## PROBLEM TO SOLVE:
Rewrite the lines of the records from the line with "L’Evangile avec François du 11" up to and including the last line of the records, replacing each "Lundi" with "Mardi" and changing nothing else.
(RECORDS FOR THE TASK Opens)
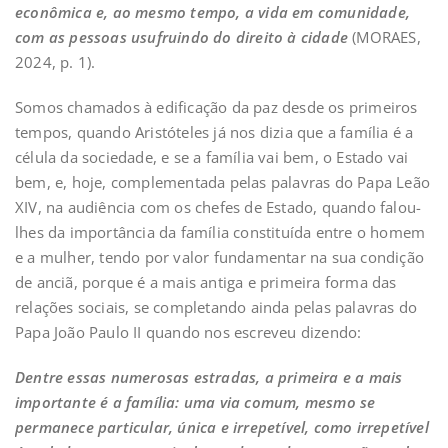
econômica e, ao mesmo tempo, a vida em comunidade,
com as pessoas usufruindo do direito à cidade
(MORAES,
2024, p. 1).
Somos chamados à edificação da paz desde os primeiros
tempos, quando Aristóteles já nos dizia que a família é a
célula da sociedade, e se a família vai bem, o Estado vai
bem, e, hoje, complementada pelas palavras do Papa Leão
XIV, na audiência com os chefes de Estado, quando falou-
lhes da importância da família constituída entre o homem
e a mulher, tendo por valor fundamentar na sua condição
de anciã, porque é a mais antiga e primeira forma das
relações sociais, se completando ainda pelas palavras do
Papa João Paulo II quando nos escreveu dizendo:
Dentre essas numerosas estradas, a primeira e a mais
importante é a família: uma via comum, mesmo se
permanece particular, única e irrepetível, como irrepetível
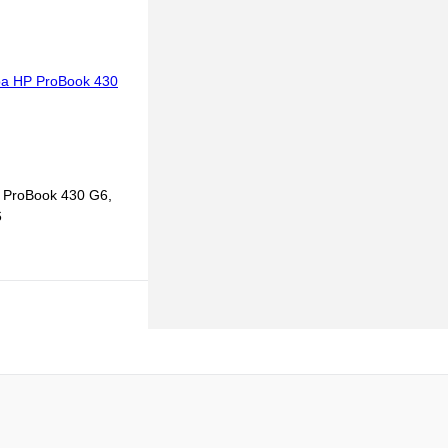
к
К сравнению
В
наличии
 ProBook 430 G6,
6
В корзину
к
К сравнению
В
наличии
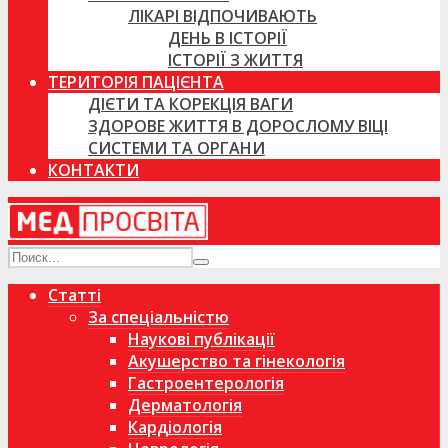
ЛІКАРІ ВІДПОЧИВАЮТЬ
ДЕНЬ В ІСТОРІЇ
ІСТОРІЇ З ЖИТТЯ
ТЕРИТОРІЯ ПАЦІЄНТА
ДІЄТИ ТА КОРЕКЦІЯ ВАГИ
ЗДОРОВЕ ЖИТТЯ В ДОРОСЛОМУ ВІЦІ
СИСТЕМИ ТА ОРГАНИ
КОНТАКТИ
Статті
За спеціальністю
Наукові публікації
Акушерство та гінекологія
Гастроентерологія
Дерматологія
Кардіологія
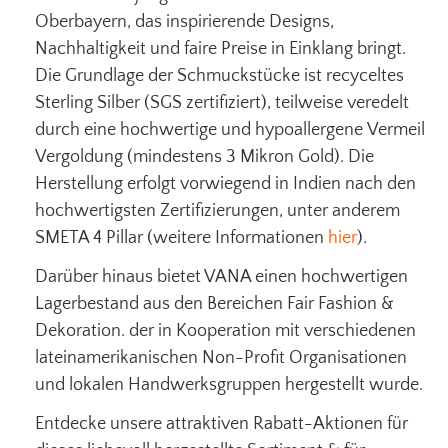
Oberbayern, das inspirierende Designs,
Nachhaltigkeit und faire Preise in Einklang bringt.
Die Grundlage der Schmuckstücke ist recyceltes
Sterling Silber (SGS zertifiziert), teilweise veredelt
durch eine hochwertige und hypoallergene Vermeil
Vergoldung (mindestens 3 Mikron Gold). Die
Herstellung erfolgt vorwiegend in Indien nach den
hochwertigsten Zertifizierungen, unter anderem
SMETA 4 Pillar (weitere Informationen
hier
).
Darüber hinaus bietet VANA einen hochwertigen
Lagerbestand aus den Bereichen Fair Fashion &
Dekoration. der in Kooperation mit verschiedenen
lateinamerikanischen Non-Profit Organisationen
und lokalen Handwerksgruppen hergestellt wurde.
Entdecke unsere attraktiven Rabatt-Aktionen für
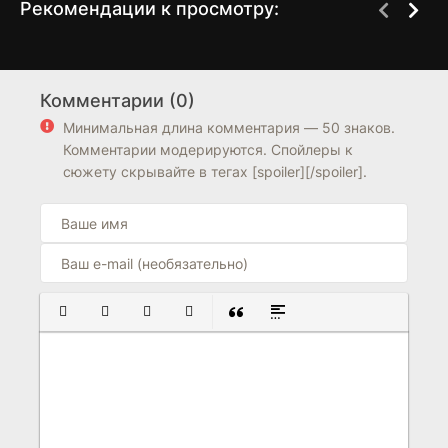
Рекомендации к просмотру:
Боишься ли ты
Тайное общество
3 сезон
2 сезон
темноты?
мистера Бенедикта
Комментарии (0)
6.2
7.1
6.8
7.6
Минимальная длина комментария — 50 знаков.
Комментарии модерируются. Спойлеры к
сюжету скрывайте в тегах [spoiler][/spoiler].
ПОЛУЖИРНЫЙ
КУРСИВ
ПОДЧЕРКНУТЫЙ
ЗАЧЕРКНУТЫЙ
ВСТАВКА ЦИТАТЫ
ВСТАВКА СПОЙЛЕРА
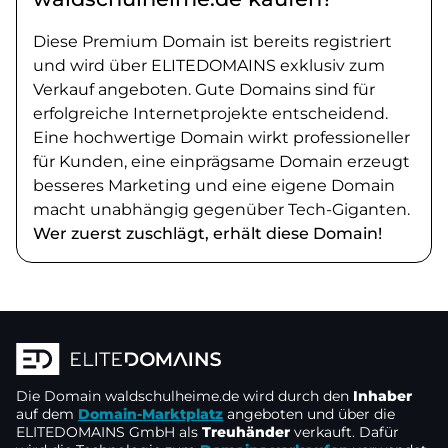
Diese Premium Domain ist bereits registriert
und wird über ELITEDOMAINS exklusiv zum
Verkauf angeboten. Gute Domains sind für
erfolgreiche Internetprojekte entscheidend.
Eine hochwertige Domain wirkt professioneller
für Kunden, eine einprägsame Domain erzeugt
besseres Marketing und eine eigene Domain
macht unabhängig gegenüber Tech-Giganten.
Wer zuerst zuschlägt, erhält diese Domain!
Die Domain
waldschulheime.de
wird durch den
Inhaber
auf dem
Domain-Marktplatz
angeboten und über die
ELITEDOMAINS GmbH als
Treuhänder
verkauft. Dafür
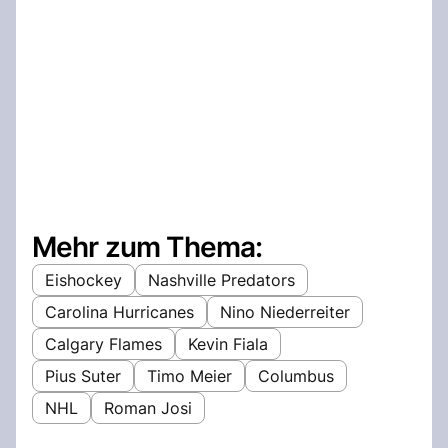
Mehr zum Thema:
Eishockey
Nashville Predators
Carolina Hurricanes
Nino Niederreiter
Calgary Flames
Kevin Fiala
Pius Suter
Timo Meier
Columbus
NHL
Roman Josi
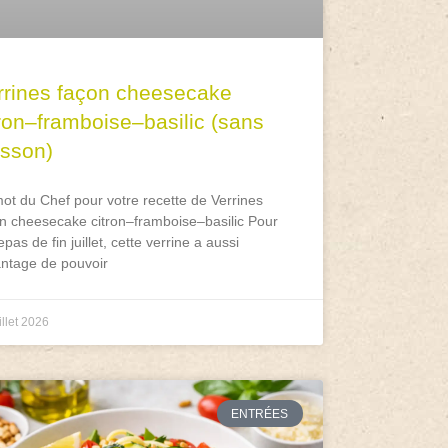
rrines façon cheesecake
tron–framboise–basilic (sans
isson)
ot du Chef pour votre recette de Verrines
n cheesecake citron–framboise–basilic Pour
epas de fin juillet, cette verrine a aussi
antage de pouvoir
illet 2026
ENTRÉES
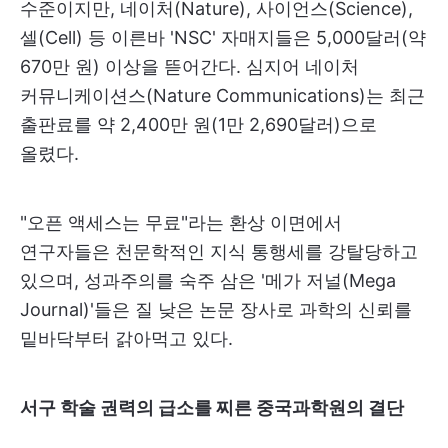
수준이지만, 네이처(Nature), 사이언스(Science),
셀(Cell) 등 이른바 'NSC' 자매지들은 5,000달러(약
670만 원) 이상을 뜯어간다. 심지어 네이처
커뮤니케이션스(Nature Communications)는 최근
출판료를 약 2,400만 원(1만 2,690달러)으로
올렸다.
"오픈 액세스는 무료"라는 환상 이면에서
연구자들은 천문학적인 지식 통행세를 강탈당하고
있으며, 성과주의를 숙주 삼은 '메가 저널(Mega
Journal)'들은 질 낮은 논문 장사로 과학의 신뢰를
밑바닥부터 갉아먹고 있다.
서구 학술 권력의 급소를 찌른 중국과학원의 결단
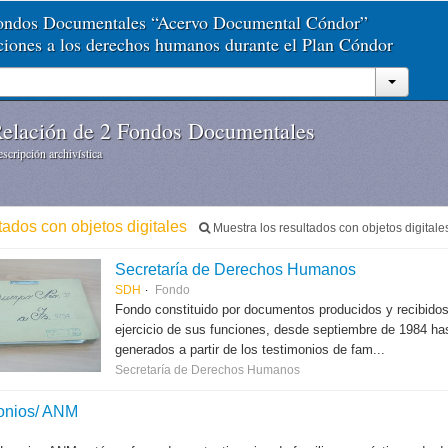
Fondos Documentales “Acervo Documental Cóndor”
aciones a los derechos humanos durante el Plan Cóndor
elación de 2 Fondos Documentales
scripción archivística
tados con objetos digitales
Muestra los resultados con objetos digitale
Secretaría de Derechos Humanos
SDH
Fondo
Fondo constituido por documentos producidos y recibido
ejercicio de sus funciones, desde septiembre de 1984 hast
generados a partir de los testimonios de fam...
Secretaría de Derechos Humanos
onios/ ANM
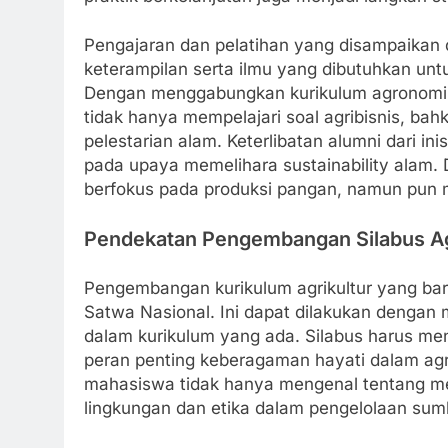
Pengajaran dan pelatihan yang disampaikan d
keterampilan serta ilmu yang dibutuhkan unt
Dengan menggabungkan kurikulum agronomi 
tidak hanya mempelajari soal agribisnis, ba
pelestarian alam. Keterlibatan alumni dari i
pada upaya memelihara sustainability alam. 
berfokus pada produksi pangan, namun pun 
Pendekatan Pengembangan Silabus Ag
Pengembangan kurikulum agrikultur yang ba
Satwa Nasional. Ini dapat dilakukan dengan 
dalam kurikulum yang ada. Silabus harus me
peran penting keberagaman hayati dalam agri
mahasiswa tidak hanya mengenal tentang meto
lingkungan dan etika dalam pengelolaan sum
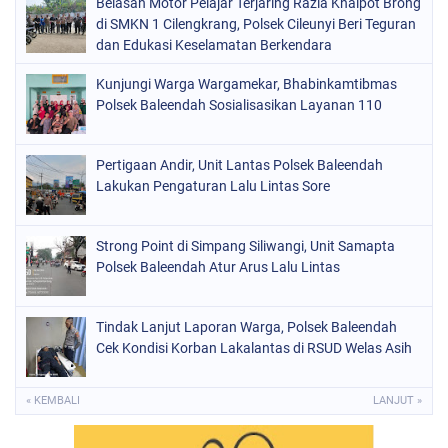
Belasan Motor Pelajar Terjaring Razia Knalpot Brong
di SMKN 1 Cilengkrang, Polsek Cileunyi Beri Teguran
dan Edukasi Keselamatan Berkendara
Kunjungi Warga Wargamekar, Bhabinkamtibmas
Polsek Baleendah Sosialisasikan Layanan 110
Pertigaan Andir, Unit Lantas Polsek Baleendah
Lakukan Pengaturan Lalu Lintas Sore
Strong Point di Simpang Siliwangi, Unit Samapta
Polsek Baleendah Atur Arus Lalu Lintas
Tindak Lanjut Laporan Warga, Polsek Baleendah
Cek Kondisi Korban Lakalantas di RSUD Welas Asih
« KEMBALI
LANJUT »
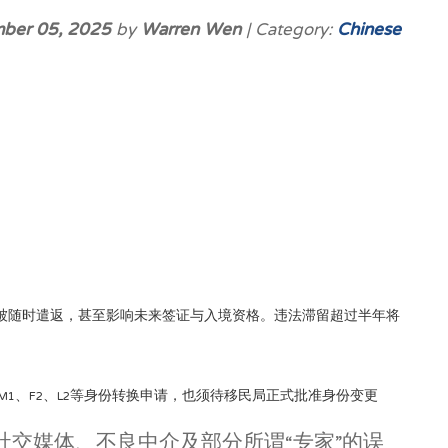
ber 05, 2025
by
Warren Wen
| Category:
Chinese
能被随时遣返，甚至影响未来签证与入境资格。违法滞留超过半年将
交F1、M1、F2、L2等身份转换申请，也须待移民局正式批准身份变更
交媒体、不良中介及部分所谓“专家”的误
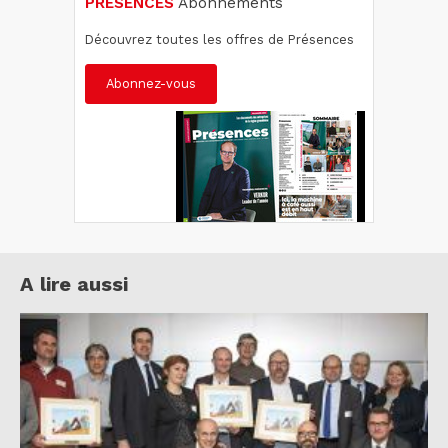
PRÉSENCES
Abonnements
Découvrez toutes les offres de Présences
Abonnez-vous
A lire aussi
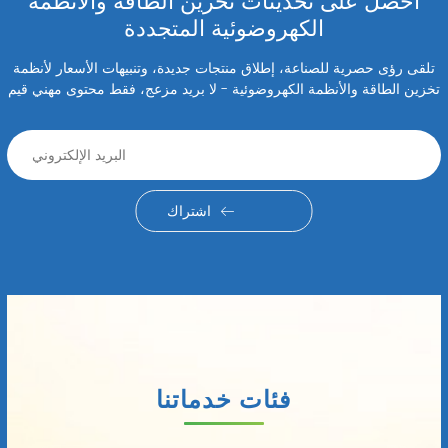
احصل على تحديثات تخزين الطاقة والأنظمة
الكهروضوئية المتجددة
تلقى رؤى حصرية للصناعة، إطلاق منتجات جديدة، وتنبيهات الأسعار لأنظمة
تخزين الطاقة والأنظمة الكهروضوئية - لا بريد مزعج، فقط محتوى مهني قيم
اشتراك
فئات خدماتنا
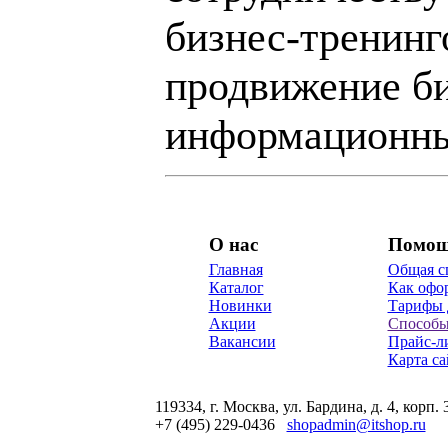
бизнес-тренинг
продвижение би
информационны
О нас
Помо
Главная
Общая с
Каталог
Как офор
Новинки
Тарифы 
Акции
Способы
Вакансии
Прайс-л
Карта са
119334, г. Москва, ул. Бардина, д. 4, корп. 
+7 (495) 229-0436
shopadmin@itshop.ru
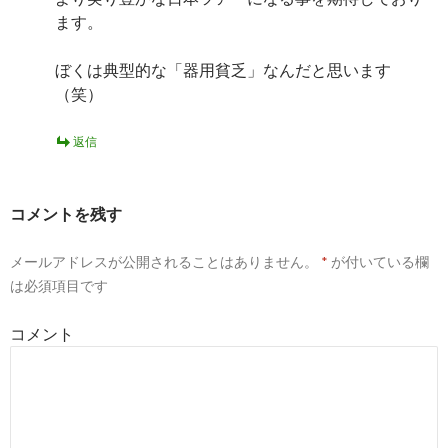
ます。
ぼくは典型的な「器用貧乏」なんだと思います
（笑）
返信
コメントを残す
メールアドレスが公開されることはありません。
*
が付いている欄
は必須項目です
コメント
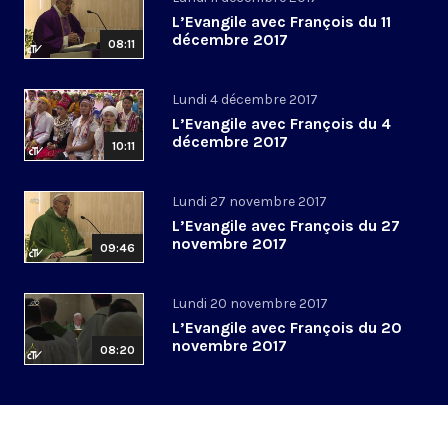
L’Evangile avec François du 11
décembre 2017
08:11
Lundi 4 décembre 2017
L’Evangile avec François du 4
décembre 2017
10:11
Lundi 27 novembre 2017
L’Evangile avec François du 27
novembre 2017
09:46
Lundi 20 novembre 2017
L’Evangile avec François du 20
novembre 2017
08:20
(RECORDS FOR THE TASK Closes)
## THE ANSWER:
L’Evangile avec François du 11
décembre 2017
08:11
Mardi 4 décembre 2017
L’Evangile avec François du 4
décembre 2017
10:11
Mardi 27 novembre 2017
L’Evangile avec François du 27
novembre 2017
09:46
Mardi 20 novembre 2017
L’Evangile avec François du 20
novembre 2017
08:20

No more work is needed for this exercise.